Depuis plusieurs semaines, la France connaît une pénurie de pilules abortives. L'Île-de-France est particulièrement concernée par le problème, alors que plusieurs institutions comme les plannings familiaux se mobilisent pour alerter les pouvoirs publics.
"Si le retour à la normale ne se fait pas rapidement, les femmes n'auront plus de choix dans la méthode, il faudra procéder à une IVG par aspiration en milieu hospitalier". Pour Danielle-Simone Gaudry, gynécologue-obstétricienne au sein du planning familial du Val-de-Marne, l'inquiétude grandit à mesure que la pénurie de pilules abortives augmente.
Depuis plusieurs semaines, le centre de planification dans lequel elle travaille n'est plus fourni en misoprostol, l'une des deux pilules prescrites dans le cas d'un avortement médicamenteux. "Notre pharmacien nous a prévenus d'une rupture dans la production. Grâce à notre petite réserve, nous avons calculé que nous pouvions tenir jusqu'à la fin du mois d'avril", ajoute-t-elle.
Le planning familial du Val-de-Marne espère que les stocks se reconstituent bientôt pour ne pas vider ses dernières réserves. De son côté, l'Agence nationale de sécurité du médicament s'est voulue rassurante : "Ces tensions sont en voie d’être résolues avec la distribution de plusieurs dizaines de milliers de boîtes de Gymiso la semaine dernière et de Misoone à partir de cette semaine", pouvait-on lire dans un communiqué publié ce mardi.
Reportage dans les Yvelines d'Antoine Marguet et Méryl Loisel
L'hôpital en mesure de pallier le problème ?
L'Observatoire de la transparence dans les politiques du médicament (OTMeds), le premier a donné l'alerte sur cette pénurie, partage le même avis. Suite aux déclarations du ministre de la Santé sur RMC ce mercredi matin, l'Observatoire explique que "Le ministre de la santé François Braun a minimisé la réalité des pénuries de misoprostol, pilule nécessaire à l’IVG […] Le ministre a concédé des « tensions » sur le misoprostol. Mais ce terme, institutionnel, ne permet pas de décrire la réalité de la disponibilité d’un médicament sur un territoire donné, à un moment donné. […] Le ministre promet un retour à la normale rapide. Comment le croire alors que les mêmes promesses rassurantes qu’il avait faites à propos du paracétamol ou de l’amoxicilline se sont avérées fausses ?"
Pour Danielle-Simone Gaudry, si la pénurie de pilules abortives ne prend pas fin rapidement, la situation risque de se tendre : "Les professionnels de santé sont de plus en plus inquiets. Avec la pénurie de soignants que connaît actuellement l'hôpital, je ne pense pas que les centres hospitaliers soient en capacité de répondre à la demande d'IVG". Avec un tel scénario, les interventions seraient retardées, avec les conséquences que cela comporte : "Lorsqu'une femme souhaite interrompre sa grossesse, rester une ou deux semaines enceinte est quelque chose de très pénible psychologiquement et physiquement", explique-t-elle.
Un monopole américain
Quoi qu’il en soit, un problème de fond semble persister, celui du monopole de l'entreprise Nordic Pharma dont les capitaux sont majoritairement américains et qui possède le monopole en matière de production de pilules abortives.

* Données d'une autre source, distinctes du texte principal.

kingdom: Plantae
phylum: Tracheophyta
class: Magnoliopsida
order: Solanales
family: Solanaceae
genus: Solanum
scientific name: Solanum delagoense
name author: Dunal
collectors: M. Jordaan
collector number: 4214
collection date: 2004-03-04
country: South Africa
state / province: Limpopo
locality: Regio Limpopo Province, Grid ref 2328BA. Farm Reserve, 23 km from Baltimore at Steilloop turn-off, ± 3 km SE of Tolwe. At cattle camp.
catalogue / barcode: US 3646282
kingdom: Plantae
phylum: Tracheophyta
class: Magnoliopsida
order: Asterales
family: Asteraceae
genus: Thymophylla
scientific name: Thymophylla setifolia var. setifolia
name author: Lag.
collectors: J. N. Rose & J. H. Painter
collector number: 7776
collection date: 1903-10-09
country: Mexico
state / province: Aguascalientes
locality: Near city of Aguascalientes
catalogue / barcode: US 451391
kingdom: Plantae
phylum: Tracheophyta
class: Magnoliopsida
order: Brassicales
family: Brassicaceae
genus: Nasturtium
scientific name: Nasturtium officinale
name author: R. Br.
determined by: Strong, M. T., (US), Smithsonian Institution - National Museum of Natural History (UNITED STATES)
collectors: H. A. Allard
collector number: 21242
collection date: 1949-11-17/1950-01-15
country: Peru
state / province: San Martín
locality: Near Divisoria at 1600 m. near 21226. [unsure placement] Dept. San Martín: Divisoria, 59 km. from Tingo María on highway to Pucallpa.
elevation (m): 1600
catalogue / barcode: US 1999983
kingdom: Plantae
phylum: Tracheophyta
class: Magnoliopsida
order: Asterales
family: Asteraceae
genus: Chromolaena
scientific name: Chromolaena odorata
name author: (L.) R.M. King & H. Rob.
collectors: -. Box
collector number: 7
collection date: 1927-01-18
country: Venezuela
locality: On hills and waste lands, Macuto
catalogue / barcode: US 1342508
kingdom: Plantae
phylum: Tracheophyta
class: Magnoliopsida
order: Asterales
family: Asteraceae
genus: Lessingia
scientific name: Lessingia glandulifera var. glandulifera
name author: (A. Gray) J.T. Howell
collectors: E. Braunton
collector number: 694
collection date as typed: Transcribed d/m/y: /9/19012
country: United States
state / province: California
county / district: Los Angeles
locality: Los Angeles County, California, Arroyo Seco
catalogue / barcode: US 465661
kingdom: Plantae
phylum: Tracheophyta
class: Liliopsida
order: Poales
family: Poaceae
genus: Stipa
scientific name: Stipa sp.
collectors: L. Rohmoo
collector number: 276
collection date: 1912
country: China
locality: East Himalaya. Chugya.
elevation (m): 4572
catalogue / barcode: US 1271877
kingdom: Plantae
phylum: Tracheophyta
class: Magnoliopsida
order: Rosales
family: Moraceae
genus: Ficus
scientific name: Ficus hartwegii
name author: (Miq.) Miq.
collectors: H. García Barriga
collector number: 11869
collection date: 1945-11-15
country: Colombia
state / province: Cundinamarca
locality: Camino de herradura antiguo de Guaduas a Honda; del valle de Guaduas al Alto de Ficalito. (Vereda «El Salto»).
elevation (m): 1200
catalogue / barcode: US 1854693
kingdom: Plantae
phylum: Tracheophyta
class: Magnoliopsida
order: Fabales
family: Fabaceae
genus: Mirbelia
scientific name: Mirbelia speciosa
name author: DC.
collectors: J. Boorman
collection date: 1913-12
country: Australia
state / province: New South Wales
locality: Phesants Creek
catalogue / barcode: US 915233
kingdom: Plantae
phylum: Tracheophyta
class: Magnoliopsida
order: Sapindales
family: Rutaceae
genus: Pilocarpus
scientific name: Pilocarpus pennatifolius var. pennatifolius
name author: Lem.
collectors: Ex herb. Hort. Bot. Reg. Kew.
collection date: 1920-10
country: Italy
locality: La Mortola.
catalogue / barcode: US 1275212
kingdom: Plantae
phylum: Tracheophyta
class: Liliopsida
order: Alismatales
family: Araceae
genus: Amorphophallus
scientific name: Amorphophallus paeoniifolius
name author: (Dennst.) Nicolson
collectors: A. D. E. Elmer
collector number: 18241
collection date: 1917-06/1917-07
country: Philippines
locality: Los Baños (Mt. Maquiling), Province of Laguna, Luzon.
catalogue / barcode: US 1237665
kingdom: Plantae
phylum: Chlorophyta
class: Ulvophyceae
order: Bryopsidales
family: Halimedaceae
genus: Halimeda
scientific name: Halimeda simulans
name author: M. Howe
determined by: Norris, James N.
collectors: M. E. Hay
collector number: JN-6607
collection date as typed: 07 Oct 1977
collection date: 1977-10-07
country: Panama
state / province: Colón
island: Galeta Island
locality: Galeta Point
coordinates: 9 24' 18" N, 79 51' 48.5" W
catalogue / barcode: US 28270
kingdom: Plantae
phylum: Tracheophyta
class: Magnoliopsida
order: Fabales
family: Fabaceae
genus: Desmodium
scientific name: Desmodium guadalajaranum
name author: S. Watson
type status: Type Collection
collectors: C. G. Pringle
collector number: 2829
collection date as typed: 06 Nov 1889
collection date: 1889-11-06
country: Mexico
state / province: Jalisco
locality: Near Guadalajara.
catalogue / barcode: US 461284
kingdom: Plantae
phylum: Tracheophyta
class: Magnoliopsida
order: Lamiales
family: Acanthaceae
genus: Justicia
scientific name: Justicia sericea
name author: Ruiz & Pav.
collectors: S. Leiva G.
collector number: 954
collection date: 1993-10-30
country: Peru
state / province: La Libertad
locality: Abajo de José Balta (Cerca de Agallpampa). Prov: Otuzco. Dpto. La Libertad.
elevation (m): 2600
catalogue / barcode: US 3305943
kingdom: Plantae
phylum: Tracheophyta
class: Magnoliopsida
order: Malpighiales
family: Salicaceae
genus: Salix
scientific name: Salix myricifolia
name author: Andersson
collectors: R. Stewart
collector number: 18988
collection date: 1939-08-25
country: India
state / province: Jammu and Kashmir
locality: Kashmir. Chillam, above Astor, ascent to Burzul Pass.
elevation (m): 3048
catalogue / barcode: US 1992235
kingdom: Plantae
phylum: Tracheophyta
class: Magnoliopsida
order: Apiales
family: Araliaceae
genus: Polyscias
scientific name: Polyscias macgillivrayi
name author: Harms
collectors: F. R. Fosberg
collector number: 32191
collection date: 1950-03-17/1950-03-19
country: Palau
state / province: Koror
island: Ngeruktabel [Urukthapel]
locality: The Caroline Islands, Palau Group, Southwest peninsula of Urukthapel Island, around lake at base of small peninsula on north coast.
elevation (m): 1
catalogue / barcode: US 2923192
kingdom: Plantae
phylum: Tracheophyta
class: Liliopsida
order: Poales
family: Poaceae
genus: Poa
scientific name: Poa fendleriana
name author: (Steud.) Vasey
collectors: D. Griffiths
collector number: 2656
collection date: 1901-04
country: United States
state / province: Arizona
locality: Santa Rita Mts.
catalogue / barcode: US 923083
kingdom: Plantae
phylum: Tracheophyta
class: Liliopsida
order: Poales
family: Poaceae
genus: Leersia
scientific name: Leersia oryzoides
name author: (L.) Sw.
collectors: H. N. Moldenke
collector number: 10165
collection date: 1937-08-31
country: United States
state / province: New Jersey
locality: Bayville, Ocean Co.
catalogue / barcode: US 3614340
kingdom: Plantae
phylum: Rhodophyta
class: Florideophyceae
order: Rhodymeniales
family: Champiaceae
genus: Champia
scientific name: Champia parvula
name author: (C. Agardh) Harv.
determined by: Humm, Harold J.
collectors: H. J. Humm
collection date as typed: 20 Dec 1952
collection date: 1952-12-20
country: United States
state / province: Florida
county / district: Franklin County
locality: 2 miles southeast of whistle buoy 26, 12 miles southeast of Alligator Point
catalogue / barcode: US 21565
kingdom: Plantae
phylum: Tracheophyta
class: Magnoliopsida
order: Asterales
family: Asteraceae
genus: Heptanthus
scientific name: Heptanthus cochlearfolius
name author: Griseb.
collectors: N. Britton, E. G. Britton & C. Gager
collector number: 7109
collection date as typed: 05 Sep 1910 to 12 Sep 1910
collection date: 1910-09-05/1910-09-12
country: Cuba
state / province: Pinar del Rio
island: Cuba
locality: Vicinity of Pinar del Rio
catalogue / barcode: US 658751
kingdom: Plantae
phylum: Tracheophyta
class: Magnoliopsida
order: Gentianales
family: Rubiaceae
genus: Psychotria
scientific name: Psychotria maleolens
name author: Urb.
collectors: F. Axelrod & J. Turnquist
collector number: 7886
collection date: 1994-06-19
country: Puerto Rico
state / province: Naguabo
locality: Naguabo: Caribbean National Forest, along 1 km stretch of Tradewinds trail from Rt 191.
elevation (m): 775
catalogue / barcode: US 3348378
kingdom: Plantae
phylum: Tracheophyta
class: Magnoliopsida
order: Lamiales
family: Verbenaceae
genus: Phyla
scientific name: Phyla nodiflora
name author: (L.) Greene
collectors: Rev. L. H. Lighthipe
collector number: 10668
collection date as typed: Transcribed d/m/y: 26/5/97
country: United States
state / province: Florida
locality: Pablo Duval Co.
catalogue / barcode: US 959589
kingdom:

Alors que plus de 70% des femmes ont recours à l'IVG médicamenteuse en France, cette hyperconcentration pharmaceutique fait craindre que la situation ne se reproduise de nouveau. La preuve pour Danielle-Simone Gaudry de "la fragilité de l'accès aux soins et à ce droit d'avorter qui est particulièrement soumis à des restrictions de moyens".
Et la situation ne risque pas de s'arranger. Le 7 avril dernier, le juge fédéral du Texas, ultra-conservateur et ouvertement anti-IVG, annonçait suspendre l'autorisation de mise sur le marché aux Etats-Unis de l'une des deux composantes de la pilule abortive, entraînant la saisine de la Cour suprême. Or, "la situation américaine fait planer la menace d’une pénurie liée à la constitution de stocks par les Etats américains qui cherchent à pallier un éventuel arrêt de la production et/ou de la commercialisation de la mifépristone et du misoprostol. Autre risque : une forte augmentation des prix, due aux possibles ruptures de production et d’approvisionnement", précise le HCE.
Pour Danielle-Simone Gaudry: "C'est une pression de plus de la part des anti-choix".